At the heart of the request from eBay was the auction giant's desire to change its terms of service at its Australian property to force sellers to use only PayPal or cash on delivery as payment methods. "All eBay transactions must be paid for using PayPal, Pay on Pickup or by Visa/MasterCard processed by PayPal, and not through the use of any other payment method," said eBay of the proposed change. Starting on May 21, eBay took a first step toward that change by requiring that all sellers offer PayPal as a payment option.

eBay argued that these changes will lessen the likelihood of "bad buyer experiences" by increasing trust and security between buyers and sellers. But competitors, including Google (allegedly), Paymate, eWay, Qpay, BPAY, American Express, and a handful of eBay seller organizations and Australian banks have lodged counter arguments with the ACCC.

About individual 650 eBay users also submit counters to the ACCC. According to the Comission, "The overwhelming majority of these submissions were opposed to the notified conduct and raised concerns regarding restriction of choice, increased fees and issues associated with PayPal's security, dispute resolution and customer service."

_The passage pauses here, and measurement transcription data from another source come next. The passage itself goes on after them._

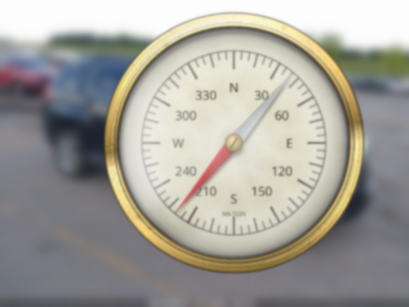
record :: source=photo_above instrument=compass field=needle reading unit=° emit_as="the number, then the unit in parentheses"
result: 220 (°)
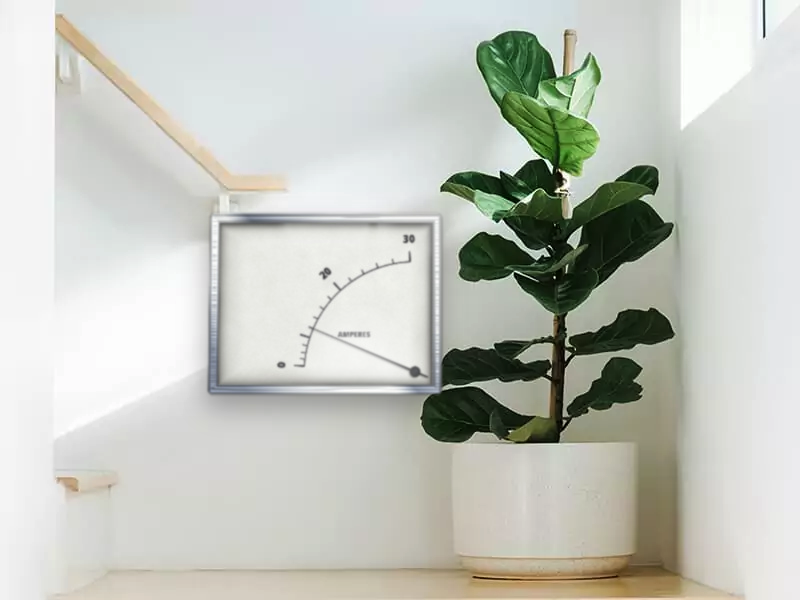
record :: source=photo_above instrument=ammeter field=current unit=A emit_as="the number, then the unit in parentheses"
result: 12 (A)
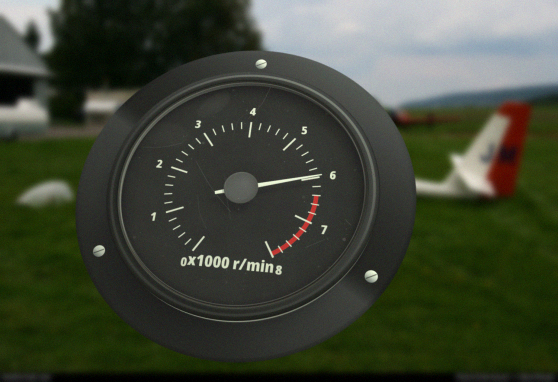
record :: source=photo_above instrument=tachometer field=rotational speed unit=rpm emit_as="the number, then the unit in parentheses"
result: 6000 (rpm)
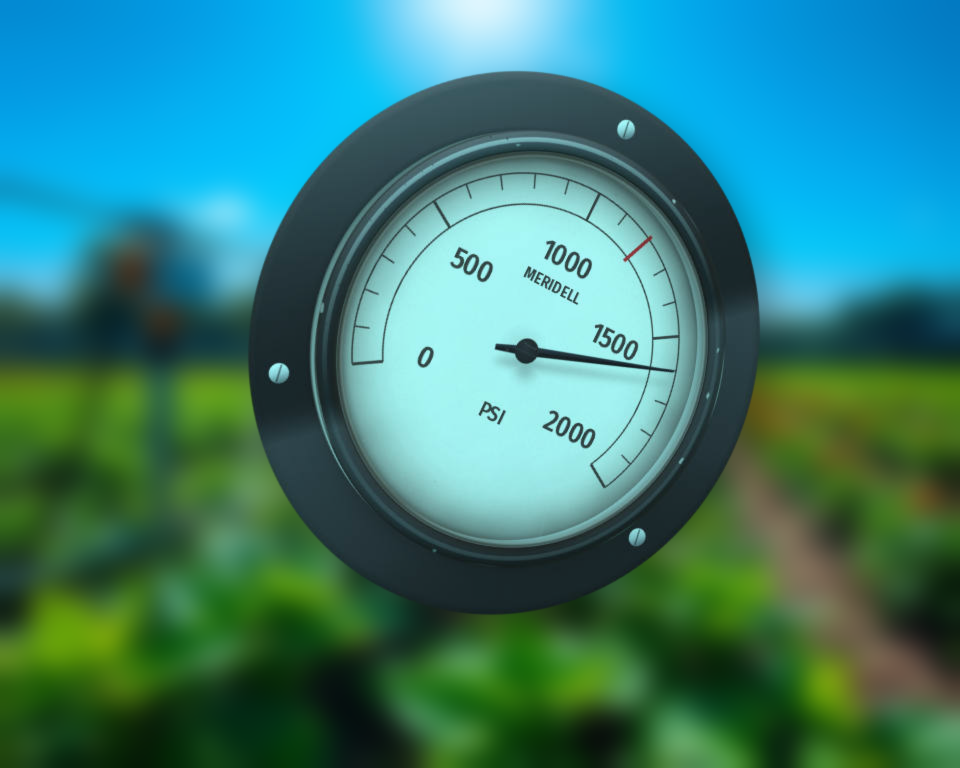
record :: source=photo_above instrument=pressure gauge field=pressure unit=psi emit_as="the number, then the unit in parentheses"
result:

In the end, the ACCC decided that the proposed eBay TOS changes would have "the effect of substantially lessening competition in the market in which PayPal operates" and likely result in "reduced choice for consumers, higher transactions costs and reduced innovation in online payment systems." Therefore, the ACCC released a draft notice denying eBay's request. However, this isn't necessarily the end of the issue. Under ACCC rules, eBay has the right to request a public conference at which all interested parties may speak their case to the ACCC, after which the Commission may reconsider their ruling.

For now, though, PayPal will not be the only option for eBay users in Australia -- and for that, sellers are mostly very happy. eBay's seller forums are this morning filled with threads of almost unanimously happy sellers cheering on the initial ACCC ruling and musing over what effect it might have on governments in other countries where eBay operates.